**Instructions for the task:** What lines below include the word "with"? Copy each one.

[Collected data]
==========

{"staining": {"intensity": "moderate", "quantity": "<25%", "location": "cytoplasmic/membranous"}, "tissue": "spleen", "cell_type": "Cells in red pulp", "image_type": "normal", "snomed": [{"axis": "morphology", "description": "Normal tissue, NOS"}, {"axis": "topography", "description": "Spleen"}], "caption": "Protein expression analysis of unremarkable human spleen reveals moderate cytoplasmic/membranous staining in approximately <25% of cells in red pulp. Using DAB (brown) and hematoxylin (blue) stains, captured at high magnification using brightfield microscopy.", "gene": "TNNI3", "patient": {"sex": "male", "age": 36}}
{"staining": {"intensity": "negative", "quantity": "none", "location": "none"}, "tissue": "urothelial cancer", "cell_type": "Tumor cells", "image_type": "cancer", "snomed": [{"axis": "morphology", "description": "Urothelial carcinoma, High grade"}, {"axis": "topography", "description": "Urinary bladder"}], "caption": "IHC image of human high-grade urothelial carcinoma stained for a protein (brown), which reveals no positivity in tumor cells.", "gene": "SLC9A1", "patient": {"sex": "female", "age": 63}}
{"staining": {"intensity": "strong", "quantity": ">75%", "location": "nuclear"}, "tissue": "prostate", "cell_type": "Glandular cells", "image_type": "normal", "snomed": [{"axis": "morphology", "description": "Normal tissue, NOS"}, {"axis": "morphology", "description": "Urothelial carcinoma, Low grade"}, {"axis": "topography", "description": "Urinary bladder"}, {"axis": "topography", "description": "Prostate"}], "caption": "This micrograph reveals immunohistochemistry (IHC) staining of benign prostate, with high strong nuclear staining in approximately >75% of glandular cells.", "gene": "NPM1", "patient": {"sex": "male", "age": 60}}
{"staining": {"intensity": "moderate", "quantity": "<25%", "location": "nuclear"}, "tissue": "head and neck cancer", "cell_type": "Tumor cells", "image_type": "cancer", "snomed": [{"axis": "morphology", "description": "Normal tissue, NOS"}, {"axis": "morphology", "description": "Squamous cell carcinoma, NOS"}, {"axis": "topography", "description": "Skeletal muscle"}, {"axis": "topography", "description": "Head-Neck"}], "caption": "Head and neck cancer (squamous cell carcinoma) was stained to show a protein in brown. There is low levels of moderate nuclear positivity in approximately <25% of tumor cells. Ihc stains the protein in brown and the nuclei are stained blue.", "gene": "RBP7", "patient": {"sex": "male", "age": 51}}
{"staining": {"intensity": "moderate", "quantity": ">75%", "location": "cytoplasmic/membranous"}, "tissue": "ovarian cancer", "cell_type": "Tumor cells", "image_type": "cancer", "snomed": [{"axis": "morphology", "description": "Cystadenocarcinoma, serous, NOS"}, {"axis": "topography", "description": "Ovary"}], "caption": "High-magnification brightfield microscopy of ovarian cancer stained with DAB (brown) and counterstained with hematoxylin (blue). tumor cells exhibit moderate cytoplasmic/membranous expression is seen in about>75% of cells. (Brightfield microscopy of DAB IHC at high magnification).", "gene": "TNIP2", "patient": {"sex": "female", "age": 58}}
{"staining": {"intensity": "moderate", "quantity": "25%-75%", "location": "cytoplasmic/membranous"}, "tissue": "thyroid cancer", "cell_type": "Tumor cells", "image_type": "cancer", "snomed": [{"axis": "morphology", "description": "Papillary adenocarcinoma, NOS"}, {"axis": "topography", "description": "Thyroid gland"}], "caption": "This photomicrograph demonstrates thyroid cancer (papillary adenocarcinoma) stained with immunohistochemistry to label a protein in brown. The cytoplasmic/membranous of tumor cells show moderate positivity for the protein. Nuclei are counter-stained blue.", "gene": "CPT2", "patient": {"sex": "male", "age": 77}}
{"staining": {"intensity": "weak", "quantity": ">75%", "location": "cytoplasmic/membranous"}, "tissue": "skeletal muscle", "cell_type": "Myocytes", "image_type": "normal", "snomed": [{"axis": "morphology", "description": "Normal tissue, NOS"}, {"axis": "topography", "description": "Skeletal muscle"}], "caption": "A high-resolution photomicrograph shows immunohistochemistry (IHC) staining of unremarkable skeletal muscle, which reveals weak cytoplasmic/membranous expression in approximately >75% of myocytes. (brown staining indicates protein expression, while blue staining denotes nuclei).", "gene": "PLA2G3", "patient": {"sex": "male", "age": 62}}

==========

**Reply:**
{"staining": {"intensity": "strong", "quantity": ">75%", "location": "nuclear"}, "tissue": "prostate", "cell_type": "Glandular cells", "image_type": "normal", "snomed": [{"axis": "morphology", "description": "Normal tissue, NOS"}, {"axis": "morphology", "description": "Urothelial carcinoma, Low grade"}, {"axis": "topography", "description": "Urinary bladder"}, {"axis": "topography", "description": "Prostate"}], "caption": "This micrograph reveals immunohistochemistry (IHC) staining of benign prostate, with high strong nuclear staining in approximately >75% of glandular cells.", "gene": "NPM1", "patient": {"sex": "male", "age": 60}}
{"staining": {"intensity": "moderate", "quantity": ">75%", "location": "cytoplasmic/membranous"}, "tissue": "ovarian cancer", "cell_type": "Tumor cells", "image_type": "cancer", "snomed": [{"axis": "morphology", "description": "Cystadenocarcinoma, serous, NOS"}, {"axis": "topography", "description": "Ovary"}], "caption": "High-magnification brightfield microscopy of ovarian cancer stained with DAB (brown) and counterstained with hematoxylin (blue). tumor cells exhibit moderate cytoplasmic/membranous expression is seen in about>75% of cells. (Brightfield microscopy of DAB IHC at high magnification).", "gene": "TNIP2", "patient": {"sex": "female", "age": 58}}
{"staining": {"intensity": "moderate", "quantity": "25%-75%", "location": "cytoplasmic/membranous"}, "tissue": "thyroid cancer", "cell_type": "Tumor cells", "image_type": "cancer", "snomed": [{"axis": "morphology", "description": "Papillary adenocarcinoma, NOS"}, {"axis": "topography", "description": "Thyroid gland"}], "caption": "This photomicrograph demonstrates thyroid cancer (papillary adenocarcinoma) stained with immunohistochemistry to label a protein in brown. The cytoplasmic/membranous of tumor cells show moderate positivity for the protein. Nuclei are counter-stained blue.", "gene": "CPT2", "patient": {"sex": "male", "age": 77}}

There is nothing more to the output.